▸ ACTIVITY
Answer these questions from the reading text on The Hunger Games below:
1. Whose father does the text name among the neighbours Katniss has seen die?
2. What words of Peeta's does the text quote about Katniss?
3. Of what does Peeta become a master on his first journey to the Capitol?

▸ READING TEXT

Encounters with mortality are part of the ordinary lives of district youth, for whom people starving to death in streets is not unmarked but not shocking either, and for whom a lottery of death dominates every year. This is beyond the usual limits of realist teen film, where encounters with death and intimations of mortality are crisis events, even in gangland dramas. But the heroic romance structure requires an experience beyond this ordinary world. Katniss is familiar with death, if in a more banally grim way in the books than the films, including the death of loved ones (her father), of neighbours (Gale’s father, among others), and the regular massacre of strangers and acquaintances on television, and has even come close to starving to death herself. But being dragged into The Games nevertheless crosses a limit that makes her different, and not only in the eyes of others. Having returned home, nothing about Katniss’s ordinary world fits in the same way, and nor do the ordinary people. In The Games, Katniss finds new doubts and new certainties about herself, as well as coming to an awareness of, as Peeta puts it, ‘the effect she can have’ (Book 1: 36). Peeta also is transformed. His first journey from District 12 to the Capitol marks the emergence of his character, unfolding him from an unidentified extra (for the audience) or a once-helpful but half-forgotten neighbour (for Katniss), to a master of public persona. Neither these skills nor his artistry seem to have been noticed by his family or neighbours, yet both help save Katniss and position him as a popular icon and an influential voice that some of the rebels would rather save than Katniss.

▸ THE DATA

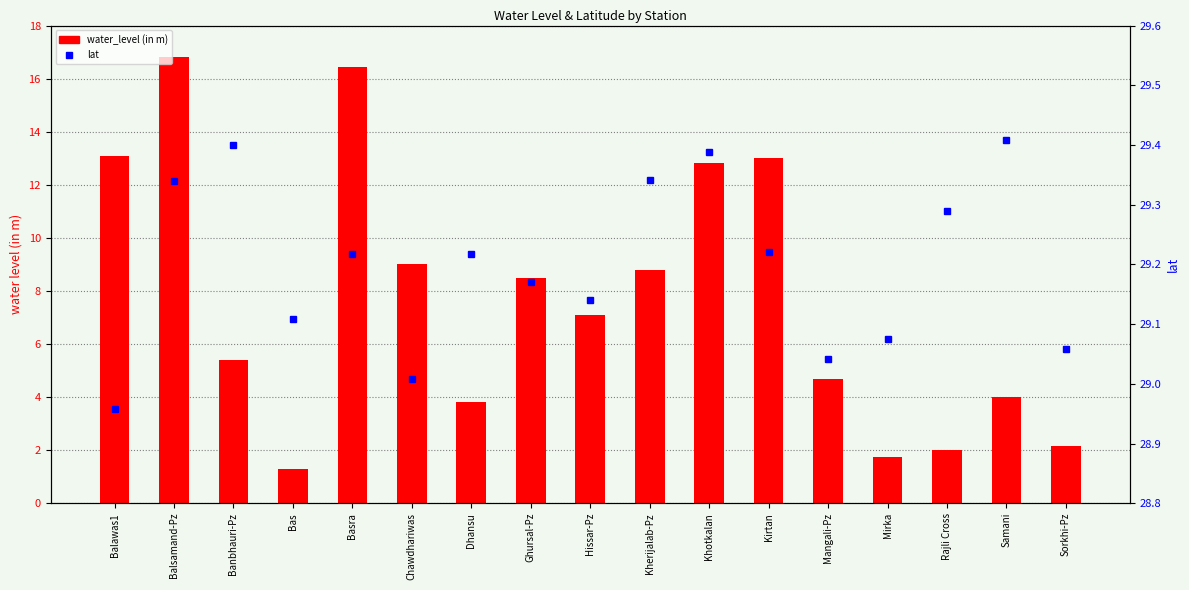

What is the difference between the maximum and second lowest values in the water_level (in m) series?

15.0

▸ RESPONSE
1. Gale's father.
2. 'the effect she can have'
3. Public persona.